Rape accused in tears at guilty verdicts
Joshua Allan Schooner was in tears as a Christchurch District Court jury found him guilty of raping and sexually violating a woman after considering its verdicts for just two hours.
“I want to appeal,” Schooner called out in court. “I didn’t rape nobody.”
Schooner, 26, had claimed the sexual activity was “perfectly consensual” but the Crown called evidence from the complainant aged in her 30s and another woman aged 44 who both told of Schooner anally raping them in 2011.
Both women gave evidence of Schooner having a “split personality” and becoming suddenly and unexpectedly aggressive during sexual encounters.
Family and supporters were also in tears, and a woman mouthed, “I love you,” as Schooner was brought back into court afterwards for a sentencing date to be set. He will stay in custody until then.
Judge Raoul Neave thanked the jury for its work through the four-day trial. “I don’t imagine you found it an easy case to deal with,” he said. “This one had its particular difficulties.”

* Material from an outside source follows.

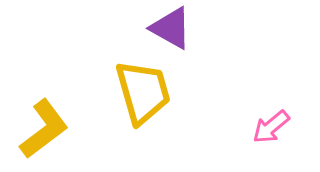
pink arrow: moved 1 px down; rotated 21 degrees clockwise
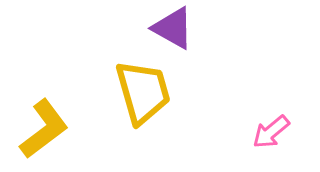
purple triangle: moved 2 px right
pink arrow: moved 5 px down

The jury was told that the complainant had been raped, anally raped, and forced to perform oral sex by Schooner when he dragged her up to his room at his flat in Phillipstown. She had gone to the flat because he offered to give her a fork to get her car started after police had taken her keys when they found she was on a restricted licence and was about to drive after her curfew.

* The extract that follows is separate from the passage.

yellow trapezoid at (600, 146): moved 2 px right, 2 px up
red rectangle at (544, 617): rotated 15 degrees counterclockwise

She complained of being left stranded in the carpark of The Embankment Tavern when the pub closed at 4am on June 23, 2011, before Schooner had offered to help.

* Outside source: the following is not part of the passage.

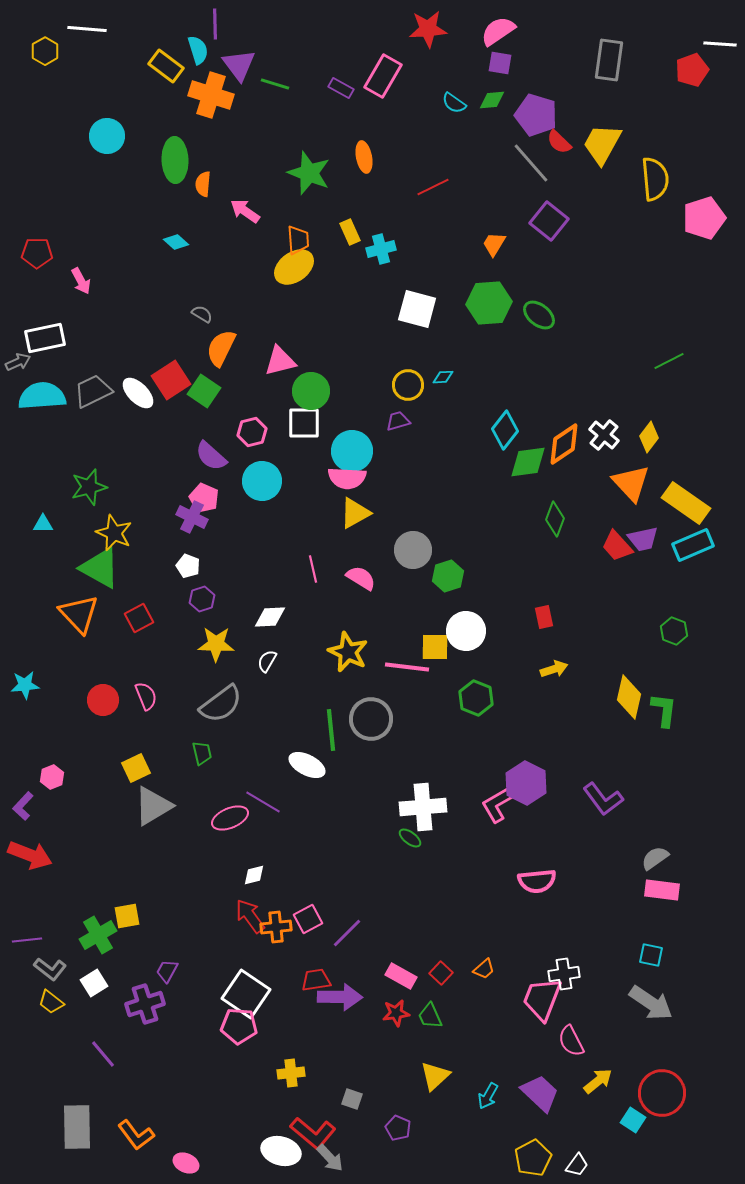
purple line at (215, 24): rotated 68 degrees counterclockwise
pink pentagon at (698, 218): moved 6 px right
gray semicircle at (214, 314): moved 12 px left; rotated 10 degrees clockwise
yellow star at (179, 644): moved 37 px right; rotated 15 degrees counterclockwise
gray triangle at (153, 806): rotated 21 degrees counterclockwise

The other woman had a sexual encounter with Schooner about six weeks after that, after inviting him home and cooking him dinner.
The Crown called her to show the similarities between the two sexual attacks which inflicted damage on the women when he anally raped them and would not stop in spite of their protests. The second woman later withdrew her complaint to the police, saying she had been put under pressure to do that. She admitted having a conviction for making a false rape complaint when she was a teenager.
Schooner walked away free from his first rape trial as a 21-year-old in February 2008 when the judge stopped the trial on the first day. The 39-year-old complainant had made a second statement to the police two days after July 2006 incident, saying that she had consented to the late night sex with a youth she did not know.
The woman had admitted being “rotten drunk” at the time of the street encounter which led to sex on the steps of a dentist’s surgery. Schooner claimed she had “pashed” him and wanted the sex. She said in evidence at the trial that she could not recall making the second statement that she had agreed to the sex.
The Crown then decided not to go any further with the trial and the judge discharged Schooner.
Today, however, he faces a likely long jail term after four guilty verdicts. Judge Raoul Neave remanded him in custody for sentencing on October 30, and ordered a pre-sentence report.
He also gave Schooner a first-strike warning under the system that imposes heavier penalties on repeat violent offenders.
Before the closing addresses began on the last day of the trial, Judge Neave told the jury that the kidnapping charge Schooner faced would be dropped. The Crown alleged Schooner had dragged the woman upstairs by her jacket to his bedroom where the sex attack took place.
He explained: “The (kidnap) charge involves an allegation of detaining the complainant for the purpose of what then follows by way of sexual activity. That allegation really adds nothing to the other four aspects of the indictment.”
The Crown relied on the lack of consent by the woman being part of the other four charges, and the kidnap charge was “an unnecessary complication”, he said.
Removing the charge meant that the jury “can focus on the true issues in the case”, the judge said.